Each entry should be returned exactly as written, with no pictures carried over.

+---+

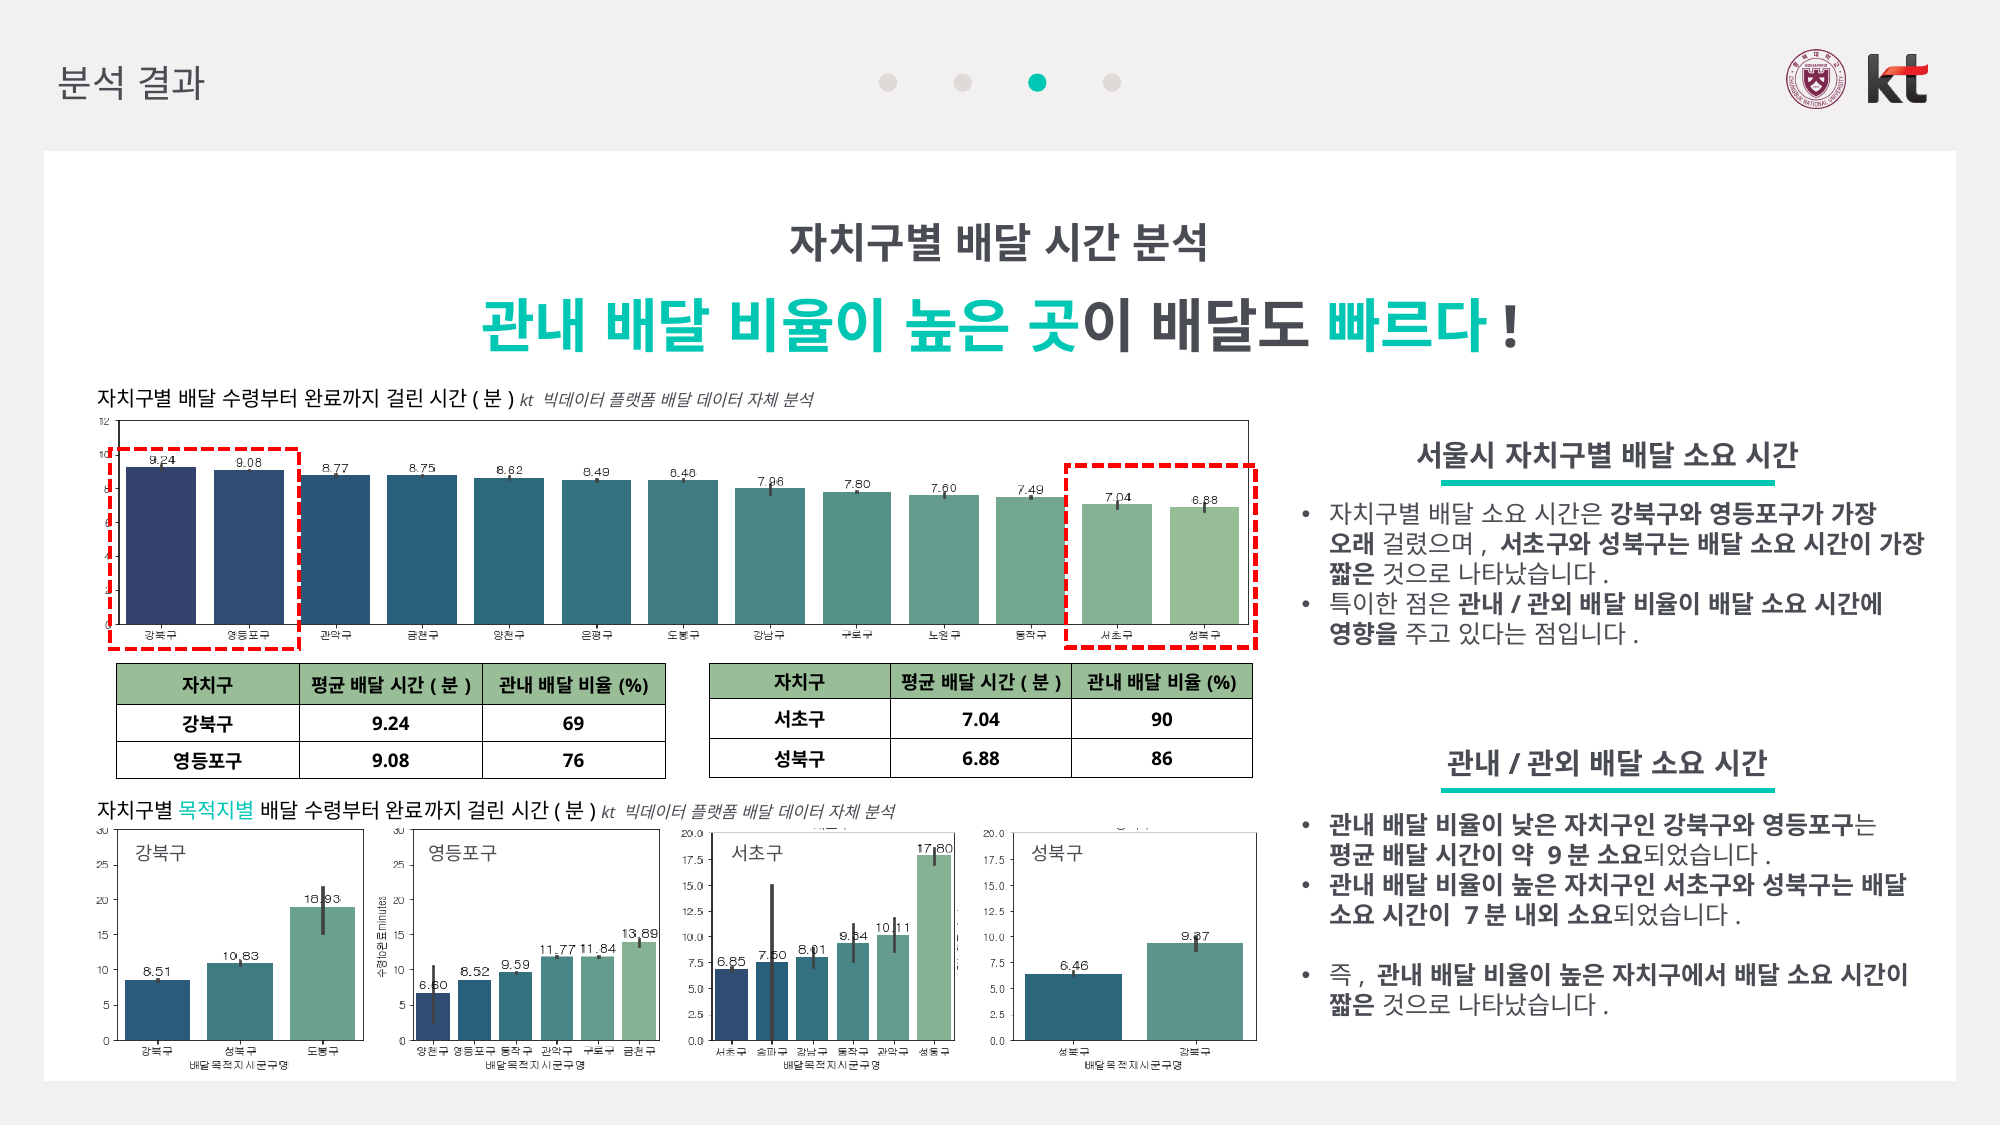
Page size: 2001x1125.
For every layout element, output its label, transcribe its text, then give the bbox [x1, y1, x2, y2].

text_box 분석 결과 [43, 52, 788, 113]
table_header 평균 배달 시간(분) [891, 664, 1071, 698]
text_box [42, 149, 1958, 1083]
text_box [676, 828, 1257, 1076]
table_cell 69 [483, 705, 665, 741]
text_box 관내 배달 비율이 높은 곳이 배달도 빠르다! [72, 282, 1928, 367]
picture [1868, 54, 1928, 103]
table_header 관내 배달 비율(%) [483, 664, 665, 704]
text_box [1339, 430, 1877, 483]
text_box 자치구별 배달 시간 분석 [72, 209, 1928, 275]
table_cell 9.24 [300, 705, 482, 741]
table_header 평균 배달 시간(분) [300, 664, 482, 704]
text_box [1354, 738, 1862, 791]
table_cell 서초구 [710, 699, 890, 738]
table_cell 강북구 [117, 705, 299, 741]
table_cell 9.08 [300, 742, 482, 778]
table_header 자치구 [117, 664, 299, 704]
table_cell 90 [1072, 699, 1252, 738]
text_box 관내 배달 비율이 낮은 자치구인 강북구와 영등포구는 평균 배달 시간이 약 9분 소요되었습니다. 관내 배달 비율이 높은 자치구인 서초구와 성북구는 배달 소요 시간이 7분 내외 소요되었습니다. 즉, 관내 배달 비율이 높은 자치구에서 배달 소요 시간이 짧은 것으로 나타났습니다. [1286, 802, 1928, 1027]
table_cell 6.88 [891, 739, 1071, 777]
table_cell 성북구 [710, 739, 890, 777]
text_box 자치구별 목적지별 배달 수령부터 완료까지 걸린 시간(분) kt 빅데이터 플랫폼 배달 데이터 자체 분석 [82, 790, 910, 831]
picture [1786, 49, 1846, 109]
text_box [878, 73, 1122, 92]
table_cell 76 [483, 742, 665, 778]
table_cell 86 [1072, 739, 1252, 777]
table_cell 7.04 [891, 699, 1071, 738]
picture [91, 828, 666, 1076]
text_box 자치구별 배달 소요 시간은 강북구와 영등포구가 가장 오래 걸렸으며, 서초구와 성북구는 배달 소요 시간이 가장 짧은 것으로 나타났습니다. 특이한 점은 관내/관외 배달 비율이 배달 소요 시간에 영향을 주고 있다는 점입니다. [1286, 491, 1945, 686]
table_header 관내 배달 비율(%) [1072, 664, 1252, 698]
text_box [96, 377, 1256, 649]
table_header 자치구 [710, 664, 890, 698]
table_cell 영등포구 [117, 742, 299, 778]
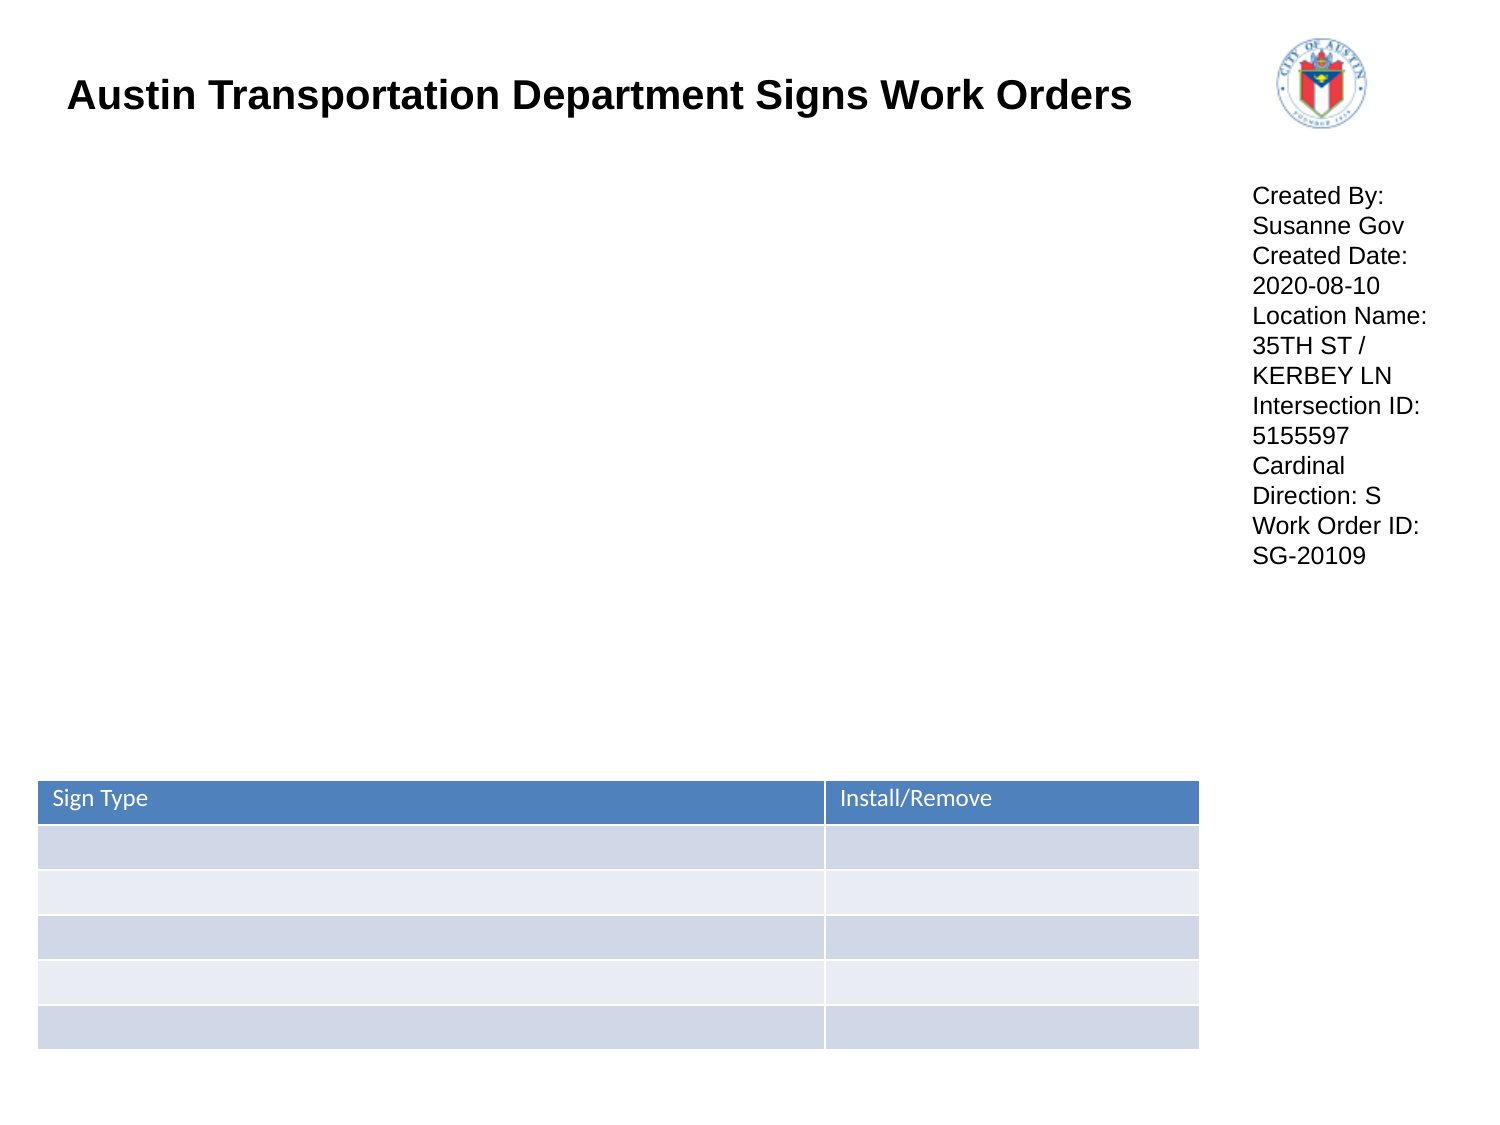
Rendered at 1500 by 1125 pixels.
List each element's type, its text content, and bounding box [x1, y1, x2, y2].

table_header Install/Remove [826, 781, 1199, 824]
table_cell [38, 826, 824, 869]
table_cell [826, 871, 1199, 914]
table_cell [826, 961, 1199, 1004]
table_cell [38, 961, 824, 1004]
table_cell [826, 826, 1199, 869]
table_cell [38, 916, 824, 959]
text_box Austin Transportation Department Signs Work Orders [51, 60, 1149, 125]
picture [1274, 37, 1369, 132]
table_cell [38, 871, 824, 914]
table_header Sign Type [38, 781, 824, 824]
table_cell [826, 916, 1199, 959]
table_cell [826, 1006, 1199, 1049]
table_cell [38, 1006, 824, 1049]
text_box Created By: Susanne Gov Created Date: 2020-08-10 Location Name: 35TH ST / KERBEY LN Intersection ID: 5155597 Cardinal Direction: S Work Order ID: SG-20109 [1237, 172, 1463, 577]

+---+

- Output below:
Page size: 2001x1125.
For every layout element, output its label, transcribe its text, then give the bbox [x1, y1, x2, y2].

text_box 분석 결과 [43, 52, 788, 113]
table_header 평균 배달 시간(분) [891, 664, 1071, 698]
text_box [42, 149, 1958, 1083]
text_box [676, 828, 1257, 1076]
table_cell 69 [483, 705, 665, 741]
text_box 관내 배달 비율이 높은 곳이 배달도 빠르다! [72, 282, 1928, 367]
picture [1868, 54, 1928, 103]
table_header 관내 배달 비율(%) [483, 664, 665, 704]
text_box [1339, 430, 1877, 483]
text_box 자치구별 배달 시간 분석 [72, 209, 1928, 275]
table_cell 9.24 [300, 705, 482, 741]
table_header 평균 배달 시간(분) [300, 664, 482, 704]
text_box [1354, 738, 1862, 791]
table_cell 서초구 [710, 699, 890, 738]
table_cell 강북구 [117, 705, 299, 741]
table_cell 9.08 [300, 742, 482, 778]
table_header 자치구 [117, 664, 299, 704]
table_cell 90 [1072, 699, 1252, 738]
text_box 관내 배달 비율이 낮은 자치구인 강북구와 영등포구는 평균 배달 시간이 약 9분 소요되었습니다. 관내 배달 비율이 높은 자치구인 서초구와 성북구는 배달 소요 시간이 7분 내외 소요되었습니다. 즉, 관내 배달 비율이 높은 자치구에서 배달 소요 시간이 짧은 것으로 나타났습니다. [1286, 802, 1928, 1027]
table_cell 6.88 [891, 739, 1071, 777]
table_cell 성북구 [710, 739, 890, 777]
text_box 자치구별 목적지별 배달 수령부터 완료까지 걸린 시간(분) kt 빅데이터 플랫폼 배달 데이터 자체 분석 [82, 790, 910, 831]
picture [1786, 49, 1846, 109]
text_box [878, 73, 1122, 92]
table_cell 76 [483, 742, 665, 778]
table_cell 86 [1072, 739, 1252, 777]
table_cell 7.04 [891, 699, 1071, 738]
picture [91, 828, 666, 1076]
text_box 자치구별 배달 소요 시간은 강북구와 영등포구가 가장 오래 걸렸으며, 서초구와 성북구는 배달 소요 시간이 가장 짧은 것으로 나타났습니다. 특이한 점은 관내/관외 배달 비율이 배달 소요 시간에 영향을 주고 있다는 점입니다. [1286, 491, 1945, 686]
table_header 관내 배달 비율(%) [1072, 664, 1252, 698]
text_box [96, 377, 1256, 649]
table_header 자치구 [710, 664, 890, 698]
table_cell 영등포구 [117, 742, 299, 778]
Rendered at 1500 by 1125 pixels.
List each element's type, its text content, and bounding box [x1, y1, x2, y2].

table_header Install/Remove [826, 781, 1199, 824]
table_cell [38, 826, 824, 869]
table_cell [826, 871, 1199, 914]
table_cell [826, 961, 1199, 1004]
table_cell [38, 961, 824, 1004]
table_cell [826, 826, 1199, 869]
table_cell [38, 916, 824, 959]
text_box Austin Transportation Department Signs Work Orders [51, 60, 1149, 125]
picture [1274, 37, 1369, 132]
table_cell [38, 871, 824, 914]
table_header Sign Type [38, 781, 824, 824]
table_cell [826, 916, 1199, 959]
table_cell [826, 1006, 1199, 1049]
table_cell [38, 1006, 824, 1049]
text_box Created By: Susanne Gov Created Date: 2020-08-10 Location Name: 35TH ST / KERBEY LN Intersection ID: 5155597 Cardinal Direction: S Work Order ID: SG-20109 [1237, 172, 1463, 577]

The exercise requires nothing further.